Не только я, но и все убегающие, не были приготовлены к такому отступлению - в поле, напрямик, по колено в снегу, с сильно бьющей пургой в глаза, легко одетые. Единственное, что спасало от замерзания, это подгоняющий тебя как можно скорее идти (если не бежать) страх быть зарубленным или пристреленным наступающими красными, куда время от времени оборачиваешься посмотреть: где они? И по огонькам выстрелов между метелью определяешь место.
В особенности тяжело было отступление женщинам, в лёгких туфлях на высоких каблуках, в лёгких чулках, в дамских пальто.
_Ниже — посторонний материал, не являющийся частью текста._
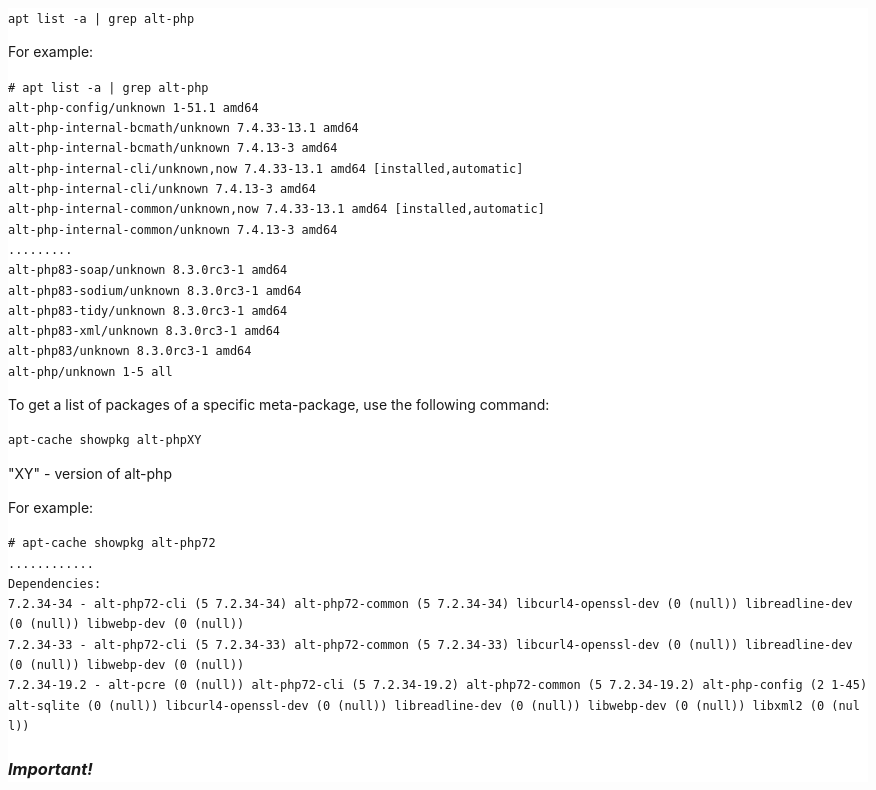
 ```
apt list -a | grep alt-php
```
</div>

For example:

<div class="notranslate">

```
# apt list -a | grep alt-php
alt-php-config/unknown 1-51.1 amd64
alt-php-internal-bcmath/unknown 7.4.33-13.1 amd64
alt-php-internal-bcmath/unknown 7.4.13-3 amd64
alt-php-internal-cli/unknown,now 7.4.33-13.1 amd64 [installed,automatic]
alt-php-internal-cli/unknown 7.4.13-3 amd64
alt-php-internal-common/unknown,now 7.4.33-13.1 amd64 [installed,automatic]
alt-php-internal-common/unknown 7.4.13-3 amd64
.........
alt-php83-soap/unknown 8.3.0rc3-1 amd64
alt-php83-sodium/unknown 8.3.0rc3-1 amd64
alt-php83-tidy/unknown 8.3.0rc3-1 amd64
alt-php83-xml/unknown 8.3.0rc3-1 amd64
alt-php83/unknown 8.3.0rc3-1 amd64
alt-php/unknown 1-5 all
```
</div>

To get a list of packages of a specific meta-package, use the following command:

<div class="notranslate">

```
apt-cache showpkg alt-phpXY
```
</div>

"XY" - version of alt-php

For example:

<div class="notranslate">

```
# apt-cache showpkg alt-php72
............
Dependencies:
7.2.34-34 - alt-php72-cli (5 7.2.34-34) alt-php72-common (5 7.2.34-34) libcurl4-openssl-dev (0 (null)) libreadline-dev (0 (null)) libwebp-dev (0 (null))
7.2.34-33 - alt-php72-cli (5 7.2.34-33) alt-php72-common (5 7.2.34-33) libcurl4-openssl-dev (0 (null)) libreadline-dev (0 (null)) libwebp-dev (0 (null))
7.2.34-19.2 - alt-pcre (0 (null)) alt-php72-cli (5 7.2.34-19.2) alt-php72-common (5 7.2.34-19.2) alt-php-config (2 1-45) alt-sqlite (0 (null)) libcurl4-openssl-dev (0 (null)) libreadline-dev (0 (null)) libwebp-dev (0 (null)) libxml2 (0 (null))
```
</div>

### *Important!*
Хотя у других и были дамские валенки и тёплые чулки, но что они в бушующей степной пурге?!
Идём ночью. От быстрой ходьбы и вещевого мешка с чемоданчиком, который я водрузил сверху и привязал шарфом, мне жарко. Подходит один офицер с обрезанной оперированной рукой и просит, чтобы я ему чем-либо завязал пустой рукав: его культяпке холодно. Но завязать нечем. Вспомнил, достал мой носовой платок и им завязал. Идём, разговариваем. Он говорит, что много народу осталось в вагонах и что какой-то архиерей разжиревший, которого везли нашим поездом, кричал, просил, умоляя, чтобы его не бросили, так как ему верная смерть от красных, а идти сам не мог: вес имел он приблизительно 160-180 кг.